[Bioperl-l] removing duplicate fasta records
Jonathan Epstein
Jonathan_Epstein@nih.gov
Tue, 17 Dec 2002 15:53:57 -0500
Option #1:
create a hash with all the sequences as you read them, and check for duplicates by seeing whether that hash element already exists
Option #2 (slightly harder):
create such a hash and check for duplicates, but instead of hashing the sequences, hash a checksum of the sequences such as MD5:
http://search.cpan.org/author/GAAS/Digest-MD5-2.20/MD5.pm
or the GCG checksum:
http://search.cpan.org/author/BIRNEY/bioperl-1.0.2/Bio/SeqIO/gcg.pm
This requires more CPU time, but much less memory.
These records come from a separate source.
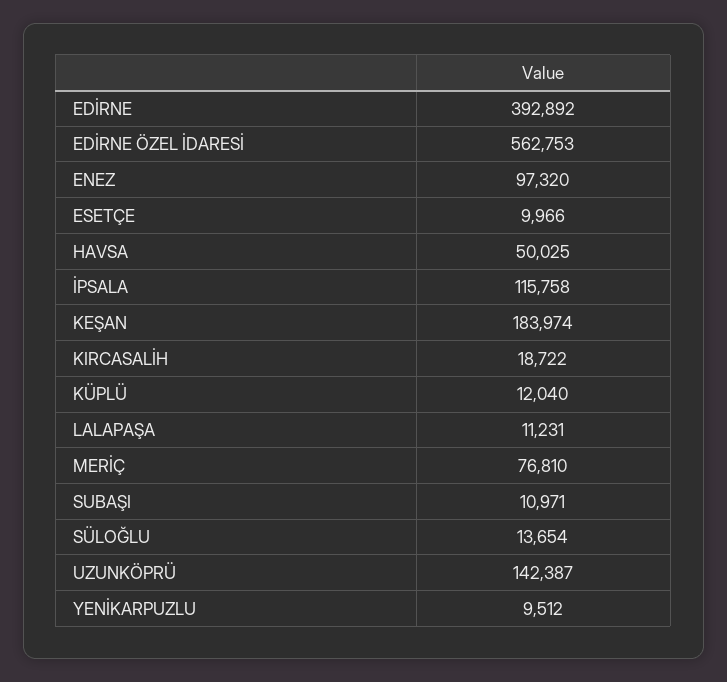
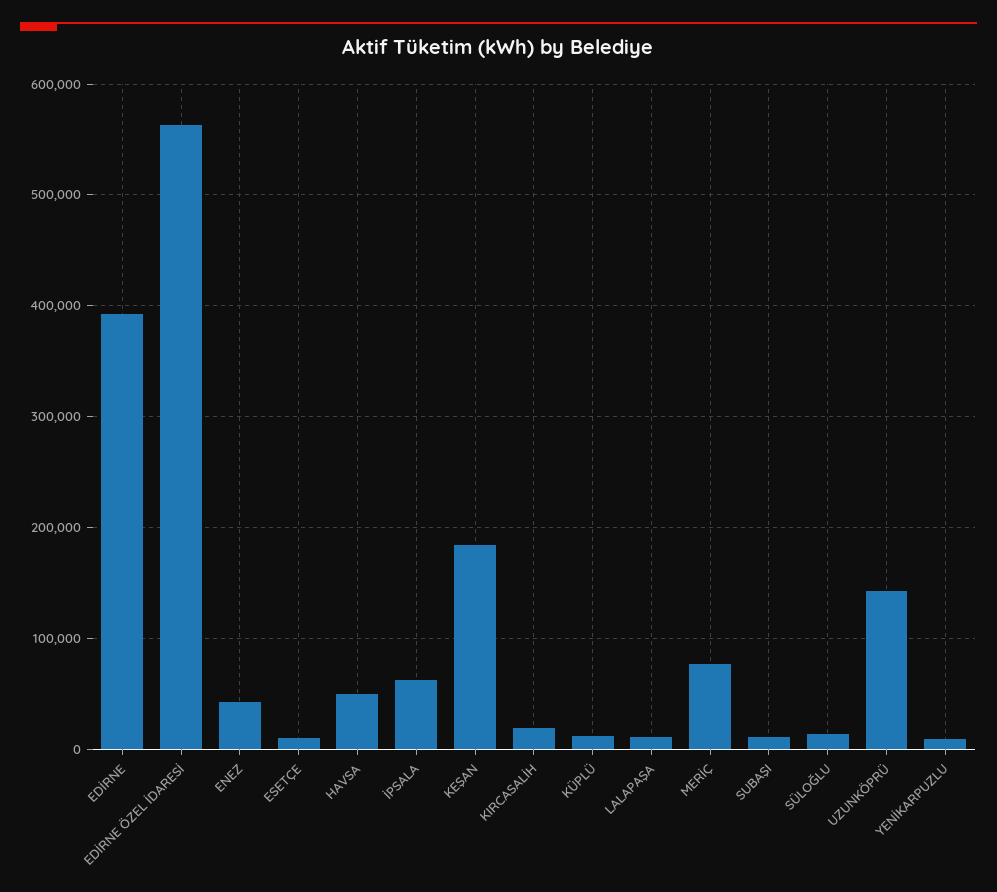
  {
    "EDİRNE": 392892,
    "EDİRNE ÖZEL İDARESİ": 562753,
-   "ENEZ": 97320,
+   "ENEZ": 40000,
    "ESETÇE": 9966,
    "HAVSA": 50025,
-   "İPSALA": 115758,
+   "İPSALA": 60000,
    "KEŞAN": 183974,
    "KIRCASALİH": 18722,
    "KÜPLÜ": 12040,
    "LALAPAŞA": 11231,
    "MERİÇ": 76810,
    "SUBAŞI": 10971,
    "SÜLOĞLU": 13654,
    "UZUNKÖPRÜ": 142387,
    "YENİKARPUZLU": 9512
  }

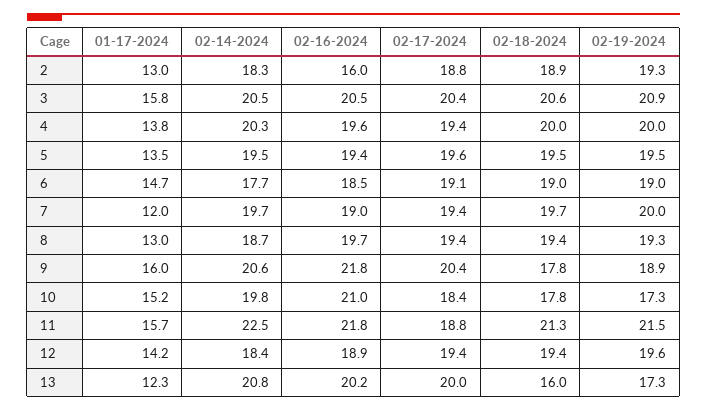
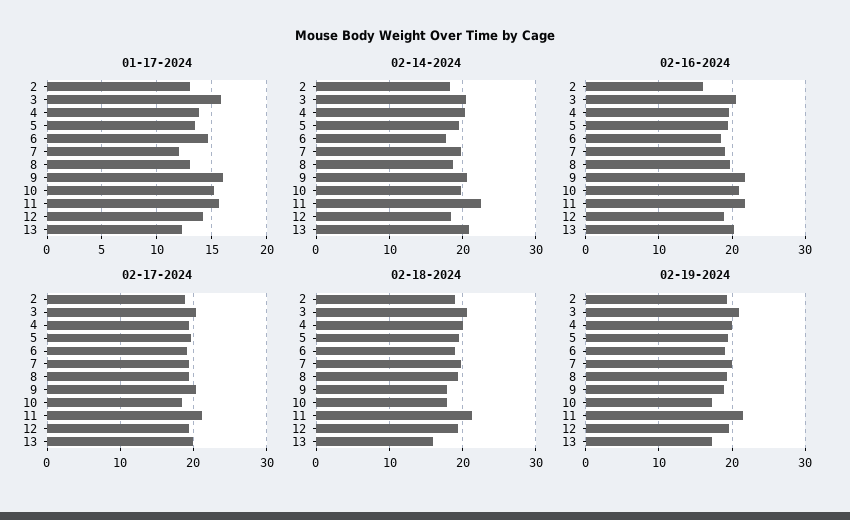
  {
    "01-17-2024": {
      "2": 13,
      "3": 15.8,
      "4": 13.8,
      "5": 13.5,
      "6": 14.7,
      "7": 12,
      "8": 13,
      "9": 16,
      "10": 15.2,
      "11": 15.7,
      "12": 14.2,
      "13": 12.3
    },
    "02-14-2024": {
      "2": 18.3,
      "3": 20.5,
      "4": 20.3,
      "5": 19.5,
      "6": 17.7,
      "7": 19.7,
      "8": 18.7,
      "9": 20.6,
      "10": 19.8,
      "11": 22.5,
      "12": 18.4,
      "13": 20.8
    },
    "02-16-2024": {
      "2": 16,
      "3": 20.5,
      "4": 19.6,
      "5": 19.4,
      "6": 18.5,
      "7": 19,
      "8": 19.7,
      "9": 21.8,
      "10": 21,
      "11": 21.8,
      "12": 18.9,
      "13": 20.2
    },
    "02-17-2024": {
      "2": 18.8,
      "3": 20.4,
      "4": 19.4,
      "5": 19.6,
      "6": 19.1,
      "7": 19.4,
      "8": 19.4,
      "9": 20.4,
      "10": 18.4,
-     "11": 18.8,
+     "11": 21,
      "12": 19.4,
      "13": 20
    },
    "02-18-2024": {
      "2": 18.9,
      "3": 20.6,
      "4": 20,
      "5": 19.5,
      "6": 19,
      "7": 19.7,
      "8": 19.4,
      "9": 17.8,
      "10": 17.8,
      "11": 21.3,
      "12": 19.4,
      "13": 16
    },
    "02-19-2024": {
      "2": 19.3,
      "3": 20.9,
      "4": 20,
      "5": 19.5,
      "6": 19,
      "7": 20,
      "8": 19.3,
      "9": 18.9,
      "10": 17.3,
      "11": 21.5,
      "12": 19.6,
      "13": 17.3
    }
  }

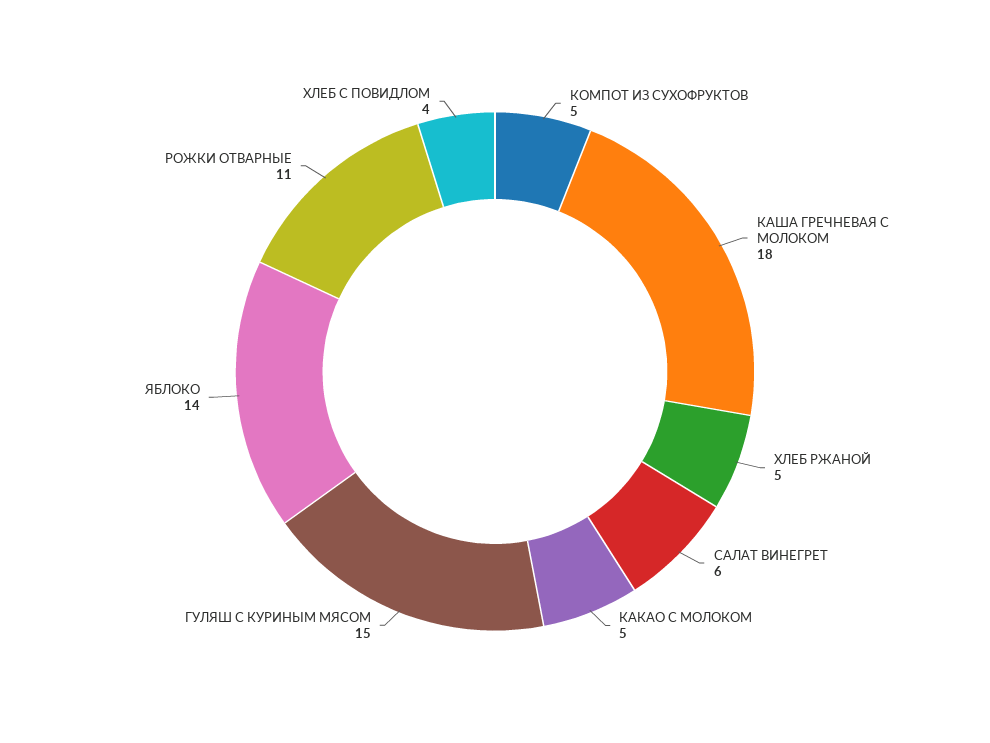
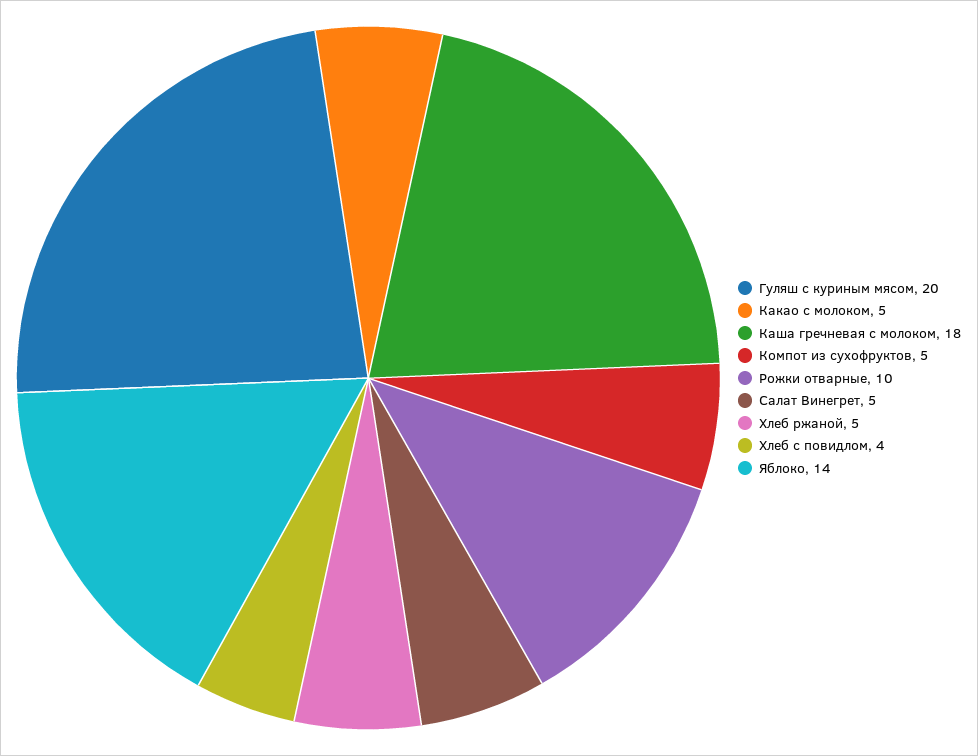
  {
    "КОМПОТ ИЗ СУХОФРУКТОВ": 5,
    "КАША ГРЕЧНЕВАЯ С МОЛОКОМ": 18,
    "ХЛЕБ РЖАНОЙ": 5,
-   "САЛАТ ВИНЕГРЕТ": 6,
+   "САЛАТ ВИНЕГРЕТ": 5,
    "КАКАО С МОЛОКОМ": 5,
-   "ГУЛЯШ С КУРИНЫМ МЯСОМ": 15,
+   "ГУЛЯШ С КУРИНЫМ МЯСОМ": 20,
    "ЯБЛОКО": 14,
-   "РОЖКИ ОТВАРНЫЕ": 11,
+   "РОЖКИ ОТВАРНЫЕ": 10,
    "ХЛЕБ С ПОВИДЛОМ": 4
  }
Option #1 is quick-and-dirty, and is appropriate if your input file contains only a few megabytes of data (or less).
Jonathan
At 12:41 PM 12/17/2002 -0700, Amit Indap <indapa@cs.arizona.edu> wrote:
>I have a file with a list of fasta sequences. Is there a way to
>remove records with the identical sequence? I am a newbie to BioPerl,
>and my search through the documentation hasn't found anything.
>
>Thank you.
>
>Amit Indap